There are many cases where it would be useful to perform integer operations directly on small unsigned integer types. Because the behavior of ushort1 = ushort1+intVal; in all certain cases it will be tantamount to forcing intVal to type ushort1 , and then performing the addition directly on this type, however, the authors of the Standard did not need to write special rules for this situation. I think they clearly realized that this behavior was useful, but they expected implementations to behave as a rule, regardless of whether the standard authorized it.
By the way, gcc sometimes handles arithmetic for values โโof type uint16_t differently when the result is forced to uint16_t than when it is not. For example, given
uint32_t multest1(uint16_t x, uint16_t y) { x*=y; return x; } uint32_t multest2(uint16_t x, uint16_t y) { return (x*y) & 65535u; }
The multest1() function, apparently, in all cases sequentially modifies the 65536 mod, but the multest2 function does not.

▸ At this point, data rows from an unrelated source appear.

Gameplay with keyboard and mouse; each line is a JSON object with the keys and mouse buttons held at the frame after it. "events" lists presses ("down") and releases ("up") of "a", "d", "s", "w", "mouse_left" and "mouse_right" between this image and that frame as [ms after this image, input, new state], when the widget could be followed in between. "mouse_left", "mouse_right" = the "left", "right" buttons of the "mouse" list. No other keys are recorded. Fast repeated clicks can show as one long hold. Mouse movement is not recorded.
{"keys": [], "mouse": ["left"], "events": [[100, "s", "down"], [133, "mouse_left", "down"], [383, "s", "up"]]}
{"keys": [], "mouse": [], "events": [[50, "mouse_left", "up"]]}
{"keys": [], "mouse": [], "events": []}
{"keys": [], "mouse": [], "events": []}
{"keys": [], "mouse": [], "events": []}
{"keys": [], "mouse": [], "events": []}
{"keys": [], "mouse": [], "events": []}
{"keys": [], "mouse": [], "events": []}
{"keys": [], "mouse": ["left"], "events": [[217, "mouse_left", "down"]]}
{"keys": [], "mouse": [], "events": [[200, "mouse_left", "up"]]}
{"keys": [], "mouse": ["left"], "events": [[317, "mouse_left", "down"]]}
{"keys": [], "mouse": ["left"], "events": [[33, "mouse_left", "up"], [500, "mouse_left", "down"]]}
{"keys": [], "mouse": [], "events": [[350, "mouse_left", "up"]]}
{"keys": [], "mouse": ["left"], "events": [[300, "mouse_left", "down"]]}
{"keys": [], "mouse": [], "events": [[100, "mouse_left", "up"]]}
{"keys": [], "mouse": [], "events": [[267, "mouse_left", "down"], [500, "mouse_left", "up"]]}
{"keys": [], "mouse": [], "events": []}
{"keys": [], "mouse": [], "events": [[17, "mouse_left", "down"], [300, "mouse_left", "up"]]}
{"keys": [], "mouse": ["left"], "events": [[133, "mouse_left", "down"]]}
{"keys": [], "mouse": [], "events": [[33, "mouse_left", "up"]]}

For example, the function:
void tester(uint16_t n, uint16_t *p) { n|=0x8000; for (uint16_t i=0x8000; i<n; i++) *p++= multest2(65535,i); return 0; }
will be optimized equivalently:
void tester(uint16_t n, uint16_t *p) { n|=0x8000; if (n != 0x8000) *p++= 0x8000; return 0; }
but this simplification will not happen when using multest1 . I would not consider the behavior of gcc mod-65536 reliable, but the difference in code generation shows that:
Some compilers, including gcc, do the mod 65536 arithmetic directly when the result is forcibly applied to uint16_t, but ...
Some compilers handle integer overflows in ways that can cause erroneous behavior, even if the code completely ignores all the upper bits of the result, so a compiler that tries to warn about all possible UBs must specify constructs whose compilers are allowed to handle stupidly as mobility violations.
Although there are many operators of the form ushort1 + = intval that cannot cause overflow, it is easier to curse with all such statements than to identify only those that can cause erroneous behavior.